While in there poking around in the heirloom sources I also ported over pg (an early pager), sum (yet another checksum utility) and factor (prints all prime factors of the given number). The sources have been variously tweaked to be more inline with my own coding style, making future maintenance easier. All but pg were commands which are present in coreutils, giving us greater coverage.

During the porting effort, there were various utilities which were either not present in BSD, sbase or heirloom or else so trivial as to pose no barrier to implementing them from scratch. Here is that list.

  • /bin/true - just return true and exit - implemented as a single line shell script.
  • /bin/false - the reverse of true.
  • /sbin/nologin - used for disabled logins, displays a message that the account is disabled and exits with a failure code - implemented in C.
  • /usr/bin/link - creates hard links - implemented in C.
  • /usr/bin/unlink - calls the unlink function to remove files - implemented in C.
  • /usr/bin/shred

The shred utility was a special case, as it existed only in GNU coreutils until my own implementation. I've always thought that this was a tremendously useful utility and wanted it in HitchHiker. What it does is overwrites the given file with random data to make recovery exceedingly difficult, optionally doing a final pass with zeros and unlinking the file. It can be used on an entire block device to wipe a hard drive clean. I've been working on dogfooding myself in C lately and this was a good opportunity to code something a little but less trivial. Anyway, this version of the shred command is implemented cleanly from scratch but follows fairly closely the behavior of the GNU version. It differs in not accepting long options, much like the rest of our collection of utilities, and does not implement a few switches that are considered unnecessary in use. At some point I intend to go in and implement file-renaming before deletion, akin to the GNU versions "wipesync" method, but the program is otherwise feature complete. In order to give myself another challenge, I also implemented a progressbar that is displayed with the -v option.

On to sed

I have tried in vain to get away from using GNU sed in HitchHiker. After porting BSD sed, sbase sed and GNU minised, all of them proved unsuitable and caused build failures at some point or another. Or rather, non-portable sed usage by the authors of the various build systems caused failure when our sed did not support the input that it was given. The final deal-breaker was the Linux kernel itself, which requires sed to understand some GNU specific regular expressions during the build.
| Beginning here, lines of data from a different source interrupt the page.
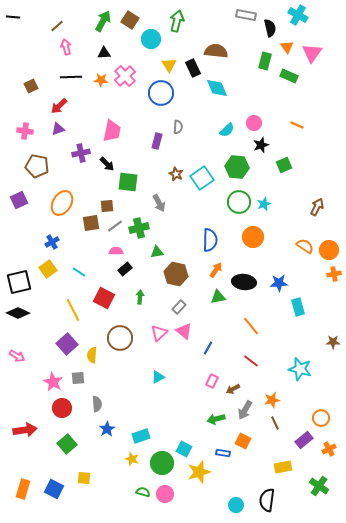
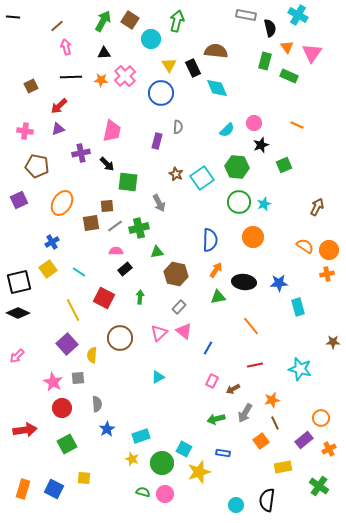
orange cross at (334, 274): moved 7 px left
pink arrow at (17, 356): rotated 105 degrees clockwise
red line at (251, 361): moved 4 px right, 4 px down; rotated 49 degrees counterclockwise
gray arrow at (245, 410): moved 3 px down
orange square at (243, 441): moved 18 px right; rotated 28 degrees clockwise
green square at (67, 444): rotated 12 degrees clockwise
What I have done is import the GNU sed source code directly into the HitchHiker source tree and made it work with our build system. This is only the second GNU licensed program I have done so with (the first being less) and only the third time that I have successfully stripped a program of it's autotooled build system. It was, to say the least, not trivial. However, the results are rather impressive, as on my 8-core laptop sed now builds in 3.22 seconds, compared with 31.75 seconds for the autotooled build. I'll take a 10x speed increase any day, and it's a great example of how much there is to gain by just using make compared with an autotools build. Indeed, for a smaller program like sed, most of the time is taken by the configure script, and by installing files after compilation. With our "compile in place" method we're skipping entirely the installation phase.

As GNU sed is fully localized into multiple languages, I took the time to extend the build infrastructure with hhl.locale.mk, which takes any .po files in a program's locale subdirectory (if they exist) and "compiles" them into .mo files in /usr/share/locale using the msgfmt utility. With that in place the infrastructure for building directly from source, rather than just wrapping another build system in make, is pretty much complete, even if there are still things to optimise.